* Records provided
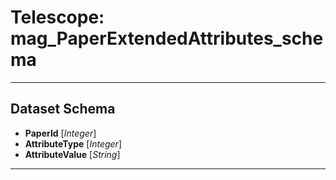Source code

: # Telescope: mag_PaperExtendedAttributes_schema
- - - 
## Dataset Schema

+ **PaperId** [*Integer*]
+ **AttributeType** [*Integer*]
+ **AttributeValue** [*String*]
- - - 
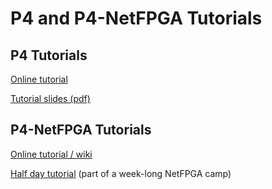 # P4 and P4-NetFPGA Tutorials

## P4 Tutorials

[Online tutorial](https://github.com/p4lang/tutorials)

[Tutorial slides (pdf)](https://github.com/p4lang/tutorials/blob/master/P4_tutorial_labs.pdf)

## P4-NetFPGA Tutorials

[Online tutorial / wiki](https://github.com/NetFPGA/P4-NetFPGA-public/wiki)

[Half day tutorial](https://www.cl.cam.ac.uk/research/srg/netos/projects/netfpga/workshop/summer-school-2017/slides/P4-NetFPGA_camp_2017_v1.pdf)
(part of a week-long NetFPGA camp)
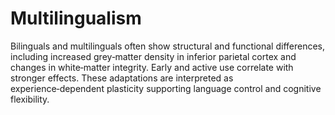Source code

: # Multilingualism
Bilinguals and multilinguals often show structural and functional differences, including increased grey‑matter density in inferior parietal cortex and changes in white‑matter integrity. Early and active use correlate with stronger effects. These adaptations are interpreted as experience‑dependent plasticity supporting language control and cognitive flexibility.
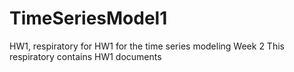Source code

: # TimeSeriesModel1
HW1, respiratory for HW1 for the time series modeling Week 2
This respiratory contains HW1 documents 

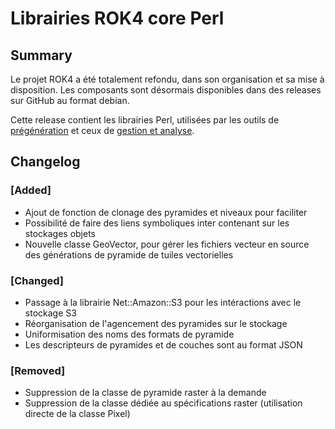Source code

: # Librairies ROK4 core Perl

## Summary

Le projet ROK4 a été totalement refondu, dans son organisation et sa mise à disposition. Les composants sont désormais disponibles dans des releases sur GitHub au format debian.

Cette release contient les librairies Perl, utilisées par les outils de [prégénération](https://github.com/rok4/pregeneration) et ceux de [gestion et analyse](https://github.com/rok4/tools).

## Changelog

### [Added]

* Ajout de fonction de clonage des pyramides et niveaux pour faciliter 
* Possibilité de faire des liens symboliques inter contenant sur les stockages objets
* Nouvelle classe GeoVector, pour gérer les fichiers vecteur en source des générations de pyramide de tuiles vectorielles

### [Changed]

* Passage à la librairie Net::Amazon::S3 pour les intéractions avec le stockage S3
* Réorganisation de l'agencement des pyramides sur le stockage
* Uniformisation des noms des formats de pyramide
* Les descripteurs de pyramides et de couches sont au format JSON

### [Removed]

* Suppression de la classe de pyramide raster à la demande
* Suppression de la classe dédiée au spécifications raster (utilisation directe de la classe Pixel)

<!-- 
### [Added]

### [Changed]

### [Deprecated]

### [Removed]

### [Fixed]

### [Security] 
-->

* Problem to work on
Provide every line from the material that contains the word "sont".

* Result of the task
Le projet ROK4 a été totalement refondu, dans son organisation et sa mise à disposition. Les composants sont désormais disponibles dans des releases sur GitHub au format debian.
* Les descripteurs de pyramides et de couches sont au format JSON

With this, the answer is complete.